In keeping with the author's metier -- he is a Jungian psychologist -- the story is embellished with several more myths. My favorite is an explanation of why, when katydids are chirping, one always seems to be out of sync. The reason is that one day a katydid woman living among the Nez Perce defected and tried to rejoin the insect race. But katydids can't go home again. "And that . . . is why, when the katydids sing, there is always one singer who is left out. It's the katydid woman, no longer human, yet not able to become again one of her insect kind."
The story is as much Teeto Hoonod's as it is the tribe's. A sensitive and educated young man (he grew up near the Christian school), perhaps a shaman in the making, he doubts his manhood because he feels no great urge to be a warrior. So it rankles when he goes on his vision quest and receives a meadowlark as his power animal. (A bear, a cougar, even a hawk would be preferable.) When his beloved older brother is gunned down in battle with white soldiers, Teeto Hoonod becomes consumed with vengefulness. Yet his mentor, the healer Kapoochas, warns him that revenge does the most harm of all to its seeker, and something inside the boy rises to this sentiment in spite of himself. The conflict between his fraternal duty and his inner convictions adds a personal dimension to the tribal plight.
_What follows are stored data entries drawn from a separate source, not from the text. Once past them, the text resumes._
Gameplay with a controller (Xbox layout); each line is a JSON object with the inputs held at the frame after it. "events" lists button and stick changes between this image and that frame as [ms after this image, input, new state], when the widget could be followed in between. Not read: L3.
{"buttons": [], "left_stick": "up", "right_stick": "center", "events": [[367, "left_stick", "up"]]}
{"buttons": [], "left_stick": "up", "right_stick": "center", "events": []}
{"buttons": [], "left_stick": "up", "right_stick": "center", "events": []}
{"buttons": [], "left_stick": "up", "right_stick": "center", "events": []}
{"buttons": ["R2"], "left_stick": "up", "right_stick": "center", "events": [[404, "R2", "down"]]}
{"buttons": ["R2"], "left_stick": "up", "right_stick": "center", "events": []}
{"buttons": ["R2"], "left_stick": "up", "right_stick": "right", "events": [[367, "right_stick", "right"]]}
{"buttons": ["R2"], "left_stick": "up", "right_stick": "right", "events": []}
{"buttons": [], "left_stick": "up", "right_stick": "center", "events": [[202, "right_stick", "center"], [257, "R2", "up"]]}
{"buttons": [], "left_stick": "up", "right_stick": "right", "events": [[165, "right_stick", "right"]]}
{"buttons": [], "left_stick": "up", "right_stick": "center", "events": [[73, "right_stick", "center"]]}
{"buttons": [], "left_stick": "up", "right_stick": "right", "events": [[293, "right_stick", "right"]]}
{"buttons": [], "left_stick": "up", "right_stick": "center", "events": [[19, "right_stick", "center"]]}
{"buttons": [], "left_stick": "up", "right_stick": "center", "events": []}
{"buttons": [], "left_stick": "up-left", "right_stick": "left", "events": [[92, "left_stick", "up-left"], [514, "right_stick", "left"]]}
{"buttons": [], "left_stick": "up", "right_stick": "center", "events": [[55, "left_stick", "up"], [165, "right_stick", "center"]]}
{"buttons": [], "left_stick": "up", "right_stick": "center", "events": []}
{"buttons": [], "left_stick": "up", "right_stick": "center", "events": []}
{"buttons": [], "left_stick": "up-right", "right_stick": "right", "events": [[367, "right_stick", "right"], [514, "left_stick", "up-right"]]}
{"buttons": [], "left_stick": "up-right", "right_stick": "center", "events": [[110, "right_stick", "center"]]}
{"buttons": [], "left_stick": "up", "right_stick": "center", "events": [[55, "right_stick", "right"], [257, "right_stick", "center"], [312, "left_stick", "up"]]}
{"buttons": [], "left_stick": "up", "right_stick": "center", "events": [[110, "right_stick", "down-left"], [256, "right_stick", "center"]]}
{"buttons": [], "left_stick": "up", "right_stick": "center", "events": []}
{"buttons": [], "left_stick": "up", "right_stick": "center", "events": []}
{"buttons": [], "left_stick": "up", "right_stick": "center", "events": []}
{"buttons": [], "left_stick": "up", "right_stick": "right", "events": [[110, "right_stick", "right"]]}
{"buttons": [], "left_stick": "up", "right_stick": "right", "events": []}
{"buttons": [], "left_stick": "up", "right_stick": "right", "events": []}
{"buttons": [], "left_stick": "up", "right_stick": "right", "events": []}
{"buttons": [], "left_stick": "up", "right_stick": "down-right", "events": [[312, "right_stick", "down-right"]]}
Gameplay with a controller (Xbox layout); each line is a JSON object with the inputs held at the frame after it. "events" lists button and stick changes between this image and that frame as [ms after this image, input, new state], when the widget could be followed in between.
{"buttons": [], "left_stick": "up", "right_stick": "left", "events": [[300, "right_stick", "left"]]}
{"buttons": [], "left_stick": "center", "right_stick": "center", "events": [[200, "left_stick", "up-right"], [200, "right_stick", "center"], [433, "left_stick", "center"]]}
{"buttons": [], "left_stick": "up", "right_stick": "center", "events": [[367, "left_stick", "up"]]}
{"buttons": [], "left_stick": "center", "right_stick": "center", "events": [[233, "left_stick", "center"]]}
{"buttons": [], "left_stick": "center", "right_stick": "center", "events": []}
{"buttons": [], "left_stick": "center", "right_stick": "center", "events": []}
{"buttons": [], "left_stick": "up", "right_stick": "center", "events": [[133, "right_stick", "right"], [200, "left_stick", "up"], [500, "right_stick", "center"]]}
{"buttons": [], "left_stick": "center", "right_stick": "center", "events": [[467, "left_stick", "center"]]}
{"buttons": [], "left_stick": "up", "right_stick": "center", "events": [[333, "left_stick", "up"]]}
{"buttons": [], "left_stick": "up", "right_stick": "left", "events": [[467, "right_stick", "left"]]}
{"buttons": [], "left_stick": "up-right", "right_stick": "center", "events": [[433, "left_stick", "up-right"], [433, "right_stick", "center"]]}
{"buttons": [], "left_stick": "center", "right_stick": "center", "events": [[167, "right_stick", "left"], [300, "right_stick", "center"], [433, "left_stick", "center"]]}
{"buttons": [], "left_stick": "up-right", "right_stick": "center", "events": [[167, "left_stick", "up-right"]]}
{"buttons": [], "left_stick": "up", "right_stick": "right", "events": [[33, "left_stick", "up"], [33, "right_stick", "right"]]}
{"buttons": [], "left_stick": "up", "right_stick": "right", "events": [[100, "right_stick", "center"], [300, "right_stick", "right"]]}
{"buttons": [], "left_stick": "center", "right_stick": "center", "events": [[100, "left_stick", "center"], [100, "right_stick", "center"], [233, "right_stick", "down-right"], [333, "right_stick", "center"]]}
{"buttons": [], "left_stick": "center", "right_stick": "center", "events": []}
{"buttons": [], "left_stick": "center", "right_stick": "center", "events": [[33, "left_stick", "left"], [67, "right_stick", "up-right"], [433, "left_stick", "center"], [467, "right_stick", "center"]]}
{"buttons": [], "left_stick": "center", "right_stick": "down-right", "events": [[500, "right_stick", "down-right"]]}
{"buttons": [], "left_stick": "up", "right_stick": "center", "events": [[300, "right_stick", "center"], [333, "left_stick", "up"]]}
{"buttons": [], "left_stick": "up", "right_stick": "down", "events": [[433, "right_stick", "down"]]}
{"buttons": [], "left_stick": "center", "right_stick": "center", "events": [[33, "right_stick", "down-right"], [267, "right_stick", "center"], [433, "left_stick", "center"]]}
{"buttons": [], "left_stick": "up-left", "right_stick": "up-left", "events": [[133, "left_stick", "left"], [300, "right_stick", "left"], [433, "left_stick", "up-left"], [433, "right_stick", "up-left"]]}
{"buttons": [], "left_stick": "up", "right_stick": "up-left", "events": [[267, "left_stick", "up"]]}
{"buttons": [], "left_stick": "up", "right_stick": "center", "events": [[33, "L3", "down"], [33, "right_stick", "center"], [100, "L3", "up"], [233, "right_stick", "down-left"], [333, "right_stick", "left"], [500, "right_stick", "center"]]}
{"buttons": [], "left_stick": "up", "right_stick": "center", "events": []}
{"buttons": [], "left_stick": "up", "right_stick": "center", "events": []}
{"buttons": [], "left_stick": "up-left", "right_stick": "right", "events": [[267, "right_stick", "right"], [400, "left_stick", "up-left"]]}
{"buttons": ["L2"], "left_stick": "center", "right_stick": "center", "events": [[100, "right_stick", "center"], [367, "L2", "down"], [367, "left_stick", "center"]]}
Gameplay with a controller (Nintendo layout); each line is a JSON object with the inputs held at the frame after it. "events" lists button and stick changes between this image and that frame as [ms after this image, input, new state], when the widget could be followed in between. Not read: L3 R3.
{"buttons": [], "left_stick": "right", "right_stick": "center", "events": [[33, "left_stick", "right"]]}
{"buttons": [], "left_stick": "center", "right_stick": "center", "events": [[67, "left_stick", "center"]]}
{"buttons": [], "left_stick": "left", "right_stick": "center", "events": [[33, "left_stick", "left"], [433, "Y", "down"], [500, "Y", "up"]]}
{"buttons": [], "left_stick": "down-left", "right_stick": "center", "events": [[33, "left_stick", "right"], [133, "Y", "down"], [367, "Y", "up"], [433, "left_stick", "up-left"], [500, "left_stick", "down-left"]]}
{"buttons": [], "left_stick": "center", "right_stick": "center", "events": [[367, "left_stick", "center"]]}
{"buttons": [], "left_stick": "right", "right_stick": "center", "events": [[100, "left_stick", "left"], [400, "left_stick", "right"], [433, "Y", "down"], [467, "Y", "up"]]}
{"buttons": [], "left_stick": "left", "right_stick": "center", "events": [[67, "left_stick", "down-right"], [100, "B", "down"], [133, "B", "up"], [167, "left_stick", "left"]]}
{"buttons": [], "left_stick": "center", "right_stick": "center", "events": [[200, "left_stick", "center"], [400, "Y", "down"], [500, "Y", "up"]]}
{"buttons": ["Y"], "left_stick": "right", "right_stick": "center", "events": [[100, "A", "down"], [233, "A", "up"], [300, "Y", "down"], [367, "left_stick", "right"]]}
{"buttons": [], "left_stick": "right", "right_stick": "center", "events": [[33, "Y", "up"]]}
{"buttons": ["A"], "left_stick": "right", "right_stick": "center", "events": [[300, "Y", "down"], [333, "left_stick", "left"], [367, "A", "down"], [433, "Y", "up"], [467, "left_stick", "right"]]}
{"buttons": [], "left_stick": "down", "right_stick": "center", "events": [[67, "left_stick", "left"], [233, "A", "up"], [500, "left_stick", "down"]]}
But Teeto Hoonod is a bit of a stick, and his wrestling match with revenge doesn't come alive. Even when he makes love with his dead brother's wife (he has a perfectly good wife of his own), he seems gray and fuzzy compared with the tragically perceptive Joseph or the uncannily wise Kapoochas.
Nonetheless, "The Song of the Meadowlark" is an intelligent and absorbing novel, particularly valuable for its cumulative explanation of how the Nez Perce could consistently whip the U.S. Army. In the end the Army prevailed only because of Coyote, who created the Nez Perce too late and too few.